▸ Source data

§ §

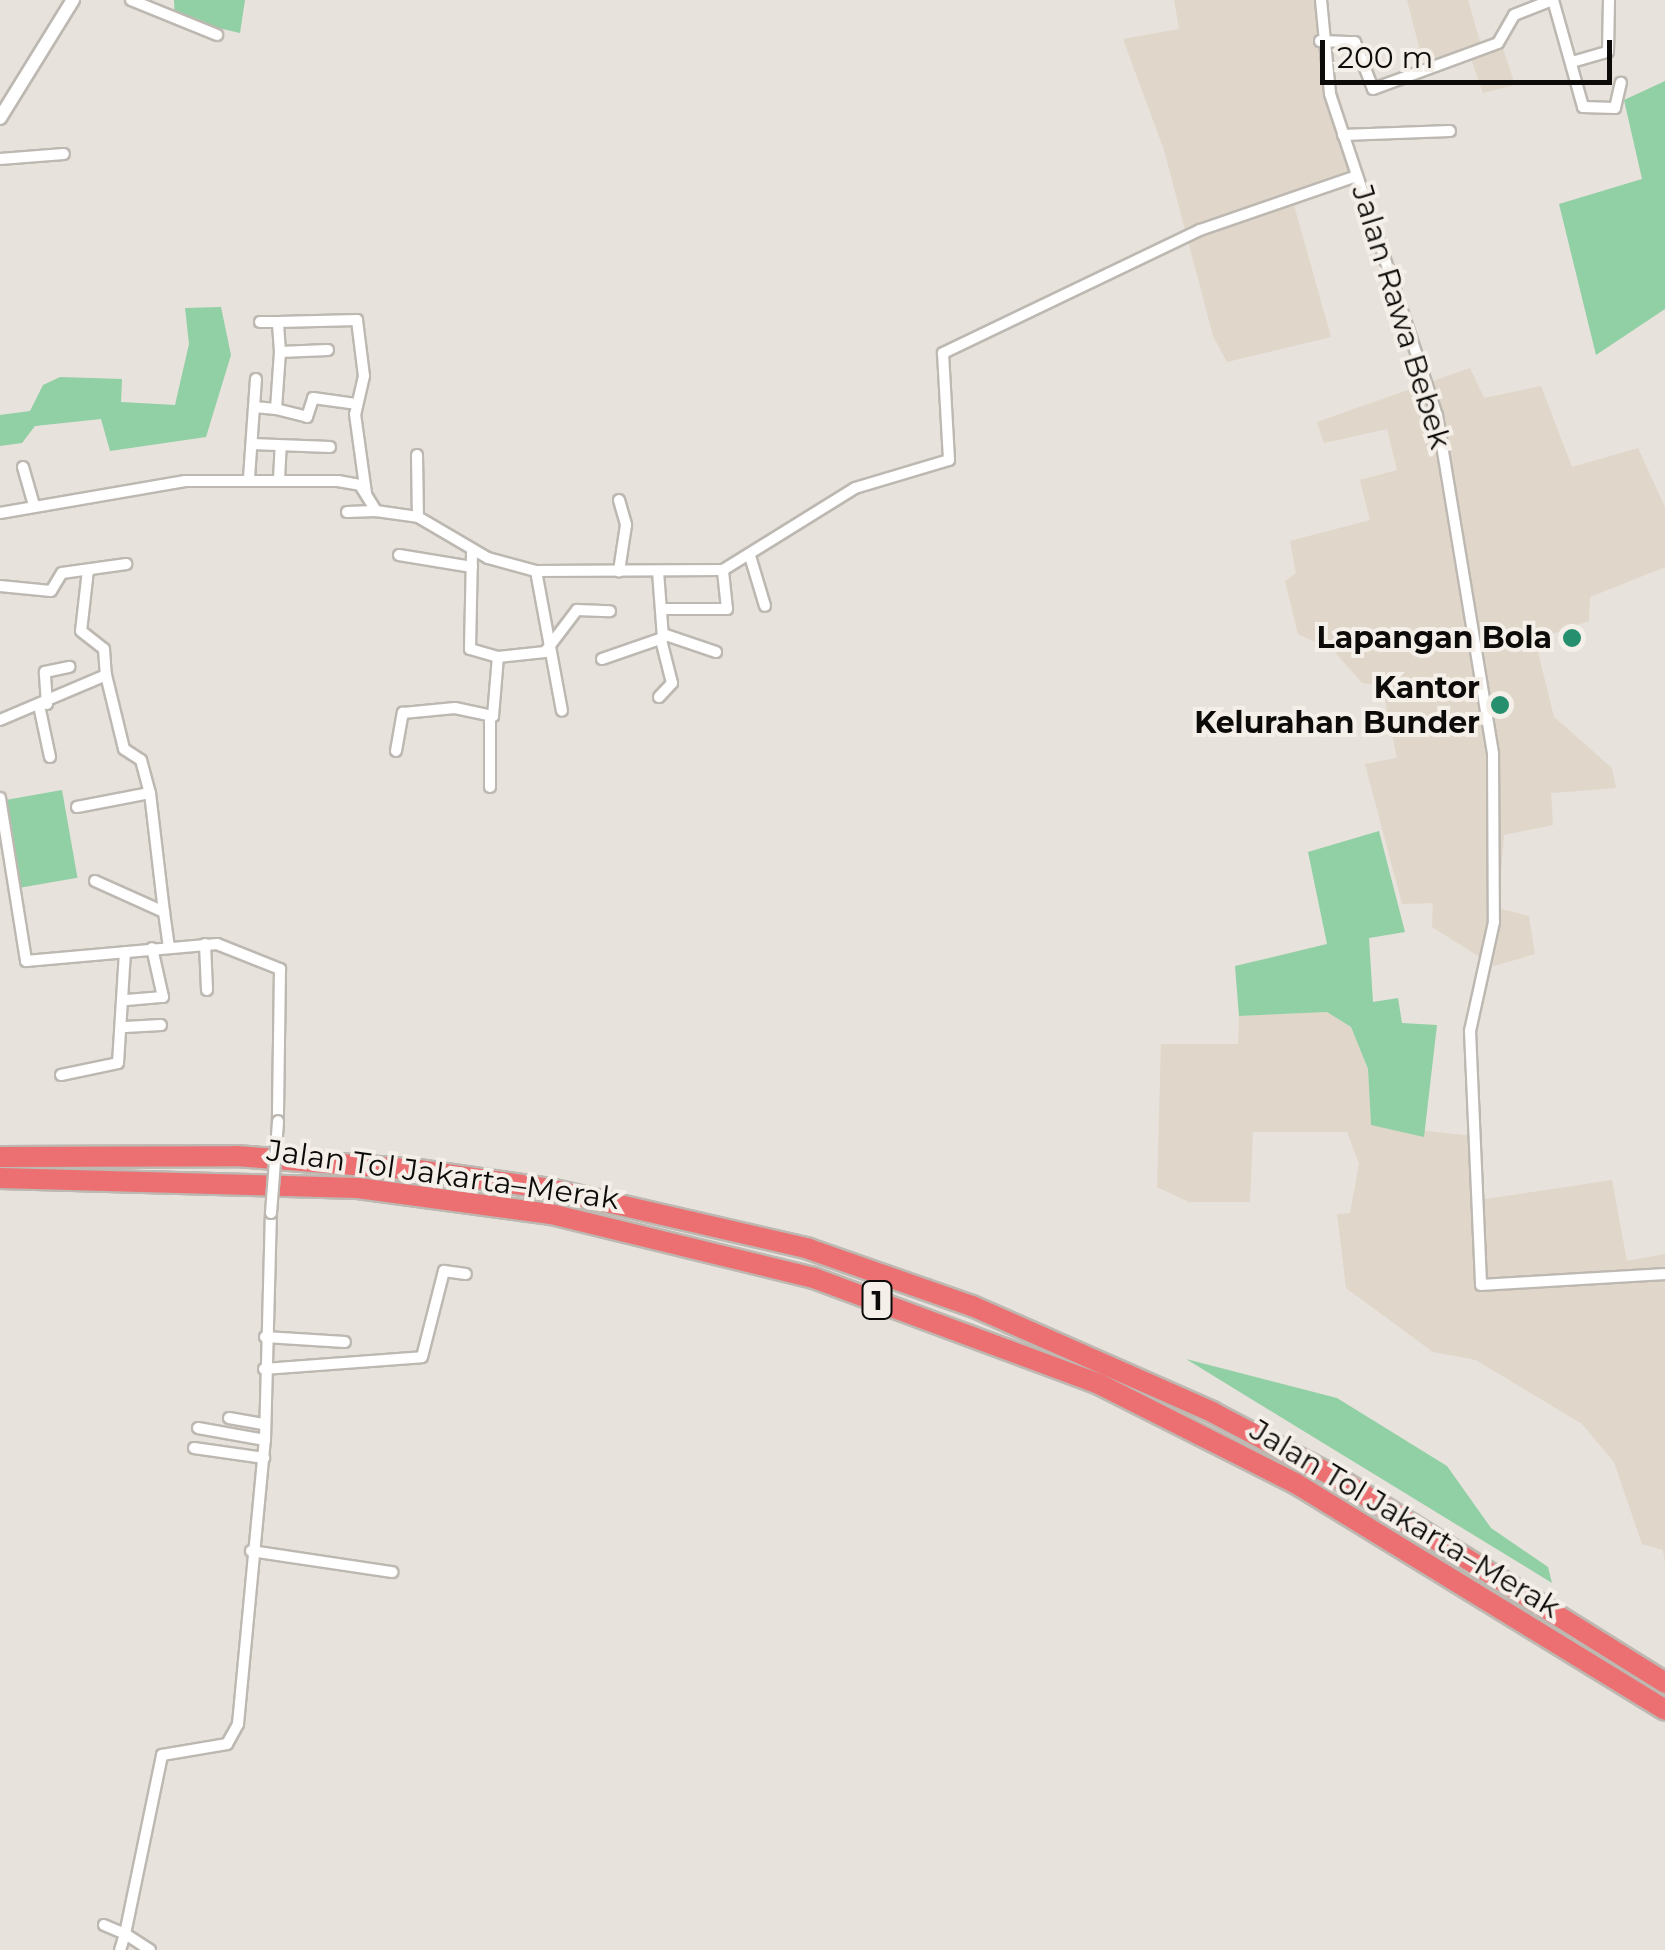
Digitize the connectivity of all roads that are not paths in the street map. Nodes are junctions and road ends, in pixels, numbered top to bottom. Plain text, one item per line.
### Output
1 (73, 0) edge
2 (131, 0) edge
3 (1321, 0) edge
4 (1552, 0) edge
5 (1610, 0) edge
6 (216, 35) dead end
7 (1320, 41) junction
8 (1572, 62) junction
9 (1621, 83) dead end
10 (0, 118) edge
11 (1450, 131) dead end
12 (1343, 135) junction
13 (64, 154) dead end
14 (0, 159) edge
15 (1357, 176) junction
16 (260, 322) dead end
17 (278, 322) junction
18 (328, 350) dead end
19 (280, 352) junction
20 (256, 380) dead end
21 (356, 404) junction
22 (254, 407) junction
23 (276, 409) junction
24 (252, 444) junction
25 (281, 446) junction
26 (330, 447) dead end
27 (417, 455) dead end
28 (23, 468) dead end
29 (249, 478) junction
30 (280, 479) junction
31 (366, 493) junction
32 (618, 500) dead end
33 (34, 504) junction
34 (376, 510) junction
35 (0, 512) edge
36 (347, 512) dead end
37 (418, 517) junction
38 (472, 550) junction
39 (398, 555) dead end
40 (750, 556) junction
41 (126, 564) dead end
42 (472, 567) junction
43 (88, 570) junction
44 (722, 570) junction
45 (536, 571) junction
46 (620, 571) junction
47 (658, 571) junction
48 (0, 586) edge
49 (765, 606) dead end
50 (664, 609) junction
51 (610, 611) dead end
52 (662, 637) junction
53 (546, 652) junction
54 (716, 652) dead end
55 (498, 657) junction
56 (602, 659) dead end
57 (69, 666) dead end
58 (106, 675) junction
59 (659, 697) dead end
60 (44, 707) junction
61 (562, 710) dead end
62 (0, 720) edge
63 (490, 720) junction
64 (396, 751) dead end
65 (50, 757) dead end
66 (490, 787) dead end
67 (150, 793) junction
68 (0, 798) edge
69 (78, 806) dead end
70 (95, 882) dead end
71 (164, 912) junction
72 (204, 944) junction
73 (169, 946) junction
74 (152, 948) junction
75 (125, 952) junction
76 (207, 990) dead end
77 (127, 1000) junction
78 (161, 1026) dead end
79 (125, 1028) junction
80 (61, 1075) dead end
81 (0, 1157) edge
82 (0, 1178) edge
83 (466, 1274) dead end
84 (1665, 1274) edge
85 (265, 1337) junction
86 (345, 1342) dead end
87 (264, 1370) junction
88 (230, 1418) dead end
89 (264, 1424) junction
90 (198, 1428) dead end
91 (265, 1440) junction
92 (194, 1448) dead end
93 (264, 1458) junction
94 (251, 1550) junction
95 (392, 1572) dead end
96 (1665, 1683) edge
97 (1665, 1710) edge
98 (104, 1925) dead end
99 (125, 1934) junction
100 (120, 1950) edge
101 (150, 1950) edge

1 - 10 street
2 - 6 street
3 - 7 street, Jalan Rawa Bebek
4 - 7 street
4 - 8 street
5 - 8 street
7 - 12 street, Jalan Rawa Bebek
8 - 9 street
11 - 12 street
12 - 15 street, Jalan Rawa Bebek
13 - 14 street
15 - 40 street
15 - 84 street, Jalan Rawa Bebek
16 - 17 street
17 - 19 street
17 - 21 street
18 - 19 street
19 - 23 street
20 - 22 street
21 - 23 street
21 - 31 street
22 - 23 street
22 - 24 street
24 - 25 street
24 - 29 street
25 - 26 street
25 - 30 street
27 - 37 street
28 - 33 street
29 - 30 street
29 - 33 street
30 - 31 street
31 - 34 street
32 - 46 street
33 - 35 street
34 - 36 street
34 - 37 street
37 - 38 street
38 - 42 street
38 - 45 street
39 - 42 street
40 - 44 street
40 - 49 street
41 - 43 street
42 - 55 street
43 - 48 street
43 - 58 street
44 - 47 street
44 - 50 street
45 - 46 street
45 - 53 street
46 - 47 street
47 - 50 street
50 - 52 street
51 - 53 street
52 - 54 street
52 - 56 street
52 - 59 street
53 - 55 street
53 - 61 street
55 - 63 street
57 - 60 street
58 - 60 street
58 - 67 street
60 - 62 street
60 - 65 street
63 - 64 street
63 - 66 street
67 - 69 street
67 - 71 street
68 - 75 street
70 - 71 street
71 - 73 street
72 - 73 street
72 - 76 street
72 - 85 street, bridge
73 - 74 street
74 - 75 street
74 - 77 street
75 - 77 street
77 - 79 street
78 - 79 street
79 - 80 street
81 - 96 highway, Jalan Tol Jakarta–Merak / 1
82 - 97 highway, Jalan Tol Jakarta–Merak / 1
83 - 87 street
85 - 86 street
85 - 87 street
87 - 89 street
88 - 89 street
89 - 91 street
90 - 91 street
91 - 93 street
92 - 93 street
93 - 94 street
94 - 95 street
94 - 99 street
98 - 99 street
99 - 100 street
99 - 101 street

§ §

▸ Exercise goal
What is needed is a count of the lines in the data that contain the word "Bebek"; please give it and no other words.

▸ Task solution
4